O dr. Jardim, que não é separatista, lamenta hoje em artigo de jornal que, na Madeira, o Estado português só existe com as suas proibições, com as forças militares, as polícias, os tribunais e uma fiscalização apertada da produção legislativa regional.
O dr. Jardim, se fosse separatista, não lamentaria seguramente coisa diferente. Ficaria maçado com os limites legais ao seu quase poder absoluto. Sentir-se-ia desconfortável com a presença no território de um exército de ocupação. Desesperaria por não poder dar ordens directas às forças que nos asseguram a ordem pública. Guincharia de irritação por não ter nas mãos o poder de nomear e condicionar juízes e procuradores. E, em nome do seu povo, haveria de fazer da cruzada contra a compressão constitucional do poder legislativo da assembleia regional a luta da sua vida.
Fico satisfeito pelo facto de o dr. Jardim não ser separatista. Por ele, desde logo. Não há nada que me faça mais infeliz na vida do que ver políticos em perpétuos estados de alma. Mas também por mim, permitam-me que confesse. Porque, sinceramente, sinto um arrepio só de imaginar que teria de zarpar da minha terra se um dr. Jardim qualquer (este ou outro que por aí venha num futuro mais ou menos longínquo) pudesse mandar um dia nas polícias e na tropa, nos acusadores públicos e nos juízes, e pudesse ter nas suas soberanas mãos o poder de legislar a gosto de um qualquer freguês de circunstância.
Leve-se, portanto, à guisa de acto falhado ou de mero desabafo o lamento do dr. Jardim. O que ele, no fundo, pretende dizer é que as fardas e as togas exercem sobre ele um fascínio que vem de outros tempos. Ou, dito de outro modo, o texto que hoje li no JM não é propriamente da autoria do político que dizem que nos governa. É do militar angustiado que serviu heroicamente a pátria na secretária dos bravos. Mas é também do advogado ou do magistrado frustrado que um dia, por razões de urbaníssima sobrevivência, se desviou da vocação sonhada porque um tio rico lhe cometeu a maldade (se calhar, em virtude dos méritos observados) de ofertar uma vaquinha mimosa para que, de uma assentada, se pudesse fazer sócio e presidente da cooperativa agrícola do Funchal.

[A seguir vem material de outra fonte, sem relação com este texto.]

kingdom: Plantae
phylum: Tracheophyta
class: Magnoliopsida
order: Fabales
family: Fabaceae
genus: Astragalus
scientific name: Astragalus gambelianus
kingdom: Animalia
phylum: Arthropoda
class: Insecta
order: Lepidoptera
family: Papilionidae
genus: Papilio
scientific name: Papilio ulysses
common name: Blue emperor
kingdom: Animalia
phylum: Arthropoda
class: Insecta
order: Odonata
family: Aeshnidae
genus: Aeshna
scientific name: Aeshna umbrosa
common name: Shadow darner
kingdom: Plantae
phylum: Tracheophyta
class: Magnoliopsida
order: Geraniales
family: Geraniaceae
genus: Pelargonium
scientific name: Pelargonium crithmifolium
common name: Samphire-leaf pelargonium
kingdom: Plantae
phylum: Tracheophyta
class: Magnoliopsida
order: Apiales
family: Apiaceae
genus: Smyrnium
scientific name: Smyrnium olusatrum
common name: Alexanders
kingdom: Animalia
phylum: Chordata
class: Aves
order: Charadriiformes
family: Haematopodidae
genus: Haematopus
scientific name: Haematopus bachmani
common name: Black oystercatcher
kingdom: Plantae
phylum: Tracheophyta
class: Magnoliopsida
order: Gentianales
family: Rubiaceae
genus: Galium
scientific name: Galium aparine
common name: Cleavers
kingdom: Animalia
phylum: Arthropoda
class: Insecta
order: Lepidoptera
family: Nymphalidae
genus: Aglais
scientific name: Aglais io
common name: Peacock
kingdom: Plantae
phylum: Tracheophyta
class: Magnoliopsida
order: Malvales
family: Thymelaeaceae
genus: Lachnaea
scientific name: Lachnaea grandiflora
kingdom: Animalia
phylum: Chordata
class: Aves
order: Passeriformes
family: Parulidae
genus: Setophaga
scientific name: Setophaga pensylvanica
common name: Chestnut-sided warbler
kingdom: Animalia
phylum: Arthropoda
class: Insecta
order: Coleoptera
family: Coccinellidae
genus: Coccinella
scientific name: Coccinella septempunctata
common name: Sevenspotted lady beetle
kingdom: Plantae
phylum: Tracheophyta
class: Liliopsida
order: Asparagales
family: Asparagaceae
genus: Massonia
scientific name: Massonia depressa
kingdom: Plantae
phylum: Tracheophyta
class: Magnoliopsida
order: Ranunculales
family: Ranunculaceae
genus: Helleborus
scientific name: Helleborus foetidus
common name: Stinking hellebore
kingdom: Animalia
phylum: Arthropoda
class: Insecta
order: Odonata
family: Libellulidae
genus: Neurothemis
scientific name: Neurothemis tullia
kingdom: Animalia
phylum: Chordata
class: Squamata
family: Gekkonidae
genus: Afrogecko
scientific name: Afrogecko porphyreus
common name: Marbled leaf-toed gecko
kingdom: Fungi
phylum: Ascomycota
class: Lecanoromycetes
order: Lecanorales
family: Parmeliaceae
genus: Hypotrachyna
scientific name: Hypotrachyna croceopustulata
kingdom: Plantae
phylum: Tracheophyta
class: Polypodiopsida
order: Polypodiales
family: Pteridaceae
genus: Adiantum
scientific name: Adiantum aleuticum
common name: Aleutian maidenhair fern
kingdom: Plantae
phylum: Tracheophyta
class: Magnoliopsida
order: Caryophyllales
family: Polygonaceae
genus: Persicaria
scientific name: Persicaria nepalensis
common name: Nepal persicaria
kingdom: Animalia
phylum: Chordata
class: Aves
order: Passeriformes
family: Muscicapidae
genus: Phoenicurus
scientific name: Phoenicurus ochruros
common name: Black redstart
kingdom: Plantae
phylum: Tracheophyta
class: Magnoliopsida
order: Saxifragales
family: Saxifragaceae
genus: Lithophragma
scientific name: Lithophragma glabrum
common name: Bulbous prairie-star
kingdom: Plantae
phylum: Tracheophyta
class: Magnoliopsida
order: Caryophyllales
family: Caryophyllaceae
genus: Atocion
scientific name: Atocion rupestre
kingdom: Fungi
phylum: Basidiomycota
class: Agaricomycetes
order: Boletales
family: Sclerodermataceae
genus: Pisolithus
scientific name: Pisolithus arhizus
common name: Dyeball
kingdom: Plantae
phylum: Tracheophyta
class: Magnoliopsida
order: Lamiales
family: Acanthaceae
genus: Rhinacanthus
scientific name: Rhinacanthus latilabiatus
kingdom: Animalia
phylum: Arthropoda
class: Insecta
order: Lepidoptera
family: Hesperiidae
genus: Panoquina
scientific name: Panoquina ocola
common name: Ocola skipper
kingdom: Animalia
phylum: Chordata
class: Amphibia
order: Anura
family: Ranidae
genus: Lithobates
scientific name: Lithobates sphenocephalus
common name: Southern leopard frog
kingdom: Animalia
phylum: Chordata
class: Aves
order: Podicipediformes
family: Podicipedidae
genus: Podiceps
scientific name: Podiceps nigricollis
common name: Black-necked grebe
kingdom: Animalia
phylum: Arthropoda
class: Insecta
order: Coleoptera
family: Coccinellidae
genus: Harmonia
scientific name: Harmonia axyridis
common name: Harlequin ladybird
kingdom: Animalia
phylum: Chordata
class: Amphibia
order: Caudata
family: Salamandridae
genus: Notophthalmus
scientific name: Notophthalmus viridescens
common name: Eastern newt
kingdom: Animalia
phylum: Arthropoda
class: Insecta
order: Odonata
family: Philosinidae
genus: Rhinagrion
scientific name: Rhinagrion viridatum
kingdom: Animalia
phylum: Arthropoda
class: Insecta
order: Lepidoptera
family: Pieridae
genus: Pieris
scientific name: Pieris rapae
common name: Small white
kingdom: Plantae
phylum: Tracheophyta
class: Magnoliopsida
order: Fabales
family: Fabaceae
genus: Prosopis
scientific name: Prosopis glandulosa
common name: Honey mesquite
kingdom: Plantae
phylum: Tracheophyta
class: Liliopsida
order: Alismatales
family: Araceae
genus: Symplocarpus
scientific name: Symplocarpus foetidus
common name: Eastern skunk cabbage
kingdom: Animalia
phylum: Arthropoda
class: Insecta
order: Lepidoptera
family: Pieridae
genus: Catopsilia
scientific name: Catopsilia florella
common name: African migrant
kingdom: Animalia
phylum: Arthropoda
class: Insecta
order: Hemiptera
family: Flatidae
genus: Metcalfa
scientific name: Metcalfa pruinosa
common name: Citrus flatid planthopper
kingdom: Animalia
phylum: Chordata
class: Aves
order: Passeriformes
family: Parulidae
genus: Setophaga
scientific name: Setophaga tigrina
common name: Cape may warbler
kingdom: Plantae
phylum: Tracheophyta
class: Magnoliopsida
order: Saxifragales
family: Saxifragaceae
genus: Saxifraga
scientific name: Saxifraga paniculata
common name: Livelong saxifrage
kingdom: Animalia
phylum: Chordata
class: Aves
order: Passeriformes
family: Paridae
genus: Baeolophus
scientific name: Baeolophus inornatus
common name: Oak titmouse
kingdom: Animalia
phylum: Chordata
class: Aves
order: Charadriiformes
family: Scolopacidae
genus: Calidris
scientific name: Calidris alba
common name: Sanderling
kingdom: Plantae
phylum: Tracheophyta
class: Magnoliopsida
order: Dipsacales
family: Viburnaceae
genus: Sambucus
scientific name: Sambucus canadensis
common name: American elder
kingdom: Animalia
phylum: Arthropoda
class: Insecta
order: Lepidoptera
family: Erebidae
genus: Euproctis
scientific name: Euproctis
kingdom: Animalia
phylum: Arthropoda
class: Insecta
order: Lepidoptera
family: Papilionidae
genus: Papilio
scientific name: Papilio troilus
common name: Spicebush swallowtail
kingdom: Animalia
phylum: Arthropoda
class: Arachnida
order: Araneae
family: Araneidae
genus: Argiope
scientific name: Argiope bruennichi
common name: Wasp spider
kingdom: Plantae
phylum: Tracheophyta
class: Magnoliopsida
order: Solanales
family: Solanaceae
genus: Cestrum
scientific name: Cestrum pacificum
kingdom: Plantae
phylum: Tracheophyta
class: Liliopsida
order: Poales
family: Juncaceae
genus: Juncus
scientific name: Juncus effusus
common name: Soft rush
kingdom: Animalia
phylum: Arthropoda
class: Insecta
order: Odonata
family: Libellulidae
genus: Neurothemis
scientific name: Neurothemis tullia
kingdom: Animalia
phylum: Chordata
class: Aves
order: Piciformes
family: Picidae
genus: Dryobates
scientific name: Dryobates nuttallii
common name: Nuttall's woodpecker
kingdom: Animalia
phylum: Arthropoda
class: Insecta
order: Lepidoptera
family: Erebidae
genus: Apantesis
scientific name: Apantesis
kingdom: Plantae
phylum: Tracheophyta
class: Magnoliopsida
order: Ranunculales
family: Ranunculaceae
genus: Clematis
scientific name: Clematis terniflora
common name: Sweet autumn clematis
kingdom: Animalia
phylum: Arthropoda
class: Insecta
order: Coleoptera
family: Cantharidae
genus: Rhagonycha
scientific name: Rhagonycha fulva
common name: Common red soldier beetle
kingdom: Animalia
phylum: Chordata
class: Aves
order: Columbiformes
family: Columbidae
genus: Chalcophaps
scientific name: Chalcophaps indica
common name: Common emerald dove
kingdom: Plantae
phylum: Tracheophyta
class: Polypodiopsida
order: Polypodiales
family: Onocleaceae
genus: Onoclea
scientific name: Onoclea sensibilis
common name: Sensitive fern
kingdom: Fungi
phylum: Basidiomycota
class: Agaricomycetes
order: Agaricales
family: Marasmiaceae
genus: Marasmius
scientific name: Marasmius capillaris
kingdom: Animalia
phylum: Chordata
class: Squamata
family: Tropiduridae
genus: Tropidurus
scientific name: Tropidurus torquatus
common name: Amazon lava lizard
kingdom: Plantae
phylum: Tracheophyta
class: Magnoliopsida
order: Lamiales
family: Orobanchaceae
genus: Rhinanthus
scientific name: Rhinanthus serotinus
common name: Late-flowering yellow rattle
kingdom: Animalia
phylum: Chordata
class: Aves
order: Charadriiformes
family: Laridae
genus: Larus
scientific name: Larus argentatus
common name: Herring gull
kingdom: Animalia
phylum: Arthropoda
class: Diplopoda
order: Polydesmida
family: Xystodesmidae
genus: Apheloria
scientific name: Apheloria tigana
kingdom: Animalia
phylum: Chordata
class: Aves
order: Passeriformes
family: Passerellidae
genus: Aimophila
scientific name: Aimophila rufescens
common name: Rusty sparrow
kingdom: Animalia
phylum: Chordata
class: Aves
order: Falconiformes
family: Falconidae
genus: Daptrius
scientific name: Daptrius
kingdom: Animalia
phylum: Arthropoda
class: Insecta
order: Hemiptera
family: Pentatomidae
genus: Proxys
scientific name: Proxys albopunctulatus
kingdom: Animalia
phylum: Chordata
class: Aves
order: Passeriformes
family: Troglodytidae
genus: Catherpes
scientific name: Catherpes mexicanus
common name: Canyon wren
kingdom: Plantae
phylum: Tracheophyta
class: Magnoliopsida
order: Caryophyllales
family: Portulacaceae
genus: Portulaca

O mistério da vida tem destas coisas. A gente sabe que um dia nasce. Mas nunca ninguém há-de saber por que raio e por que artes um simples bovino ofertado, sobretudo se leiteiro, é assim tão capaz de nos conduzir o destino à revelia dos sonhos que temos. Ora, como é do domínio público, foi exactamente isso que aconteceu ao dr. Jardim, o jovem. De maneira que agora não espanta que o dr. Jardim, o velho, se não contente, em matéria de fardas, em só passar revista às paradas luzidias das nossas corporações de bombeiros, se não alegre, em matéria de togas, em só ter de passivamente acatar as decisões dos tribunais, e se não conforme, em matéria de leis regionais, com o controlo a meias que exerce sobre a Assembleia Legislativa com essa exótica figura que representa legalmente a República e não apenas o Estado.
Veja-se bem o que pode uma simples e pachorrenta vaquinha. E ainda há quem duvide da teoria e da força do acaso.
Bernardino da Purificação
2 comentários:
Por um lado simula junto do povo, e não só em artigos do JM, pena pelo Estado fazer tão pouco na Região Autónoma da Madeira por outro revela ambição em abocanhar essas mesmas supostas exíguas funções do Estado. Faz-me lembrar o povo laranja que simulando ignorância (!?) acusa a oposição de nada fazer pela Madeira mas ao mesmo tempo não vota de forma a que essa oposição tenha oportunidade de o fazer!
É triste como um povo é capaz de anular a sua inteligência crítica e deixar-se manipular desta forma por um demagogo!
O verdadeiro problema desta RAM, trata-se obviamente da reconhecida inimputabilidade politica do Dr. Jardim. Existe alguém que o ainda o leve a sério ?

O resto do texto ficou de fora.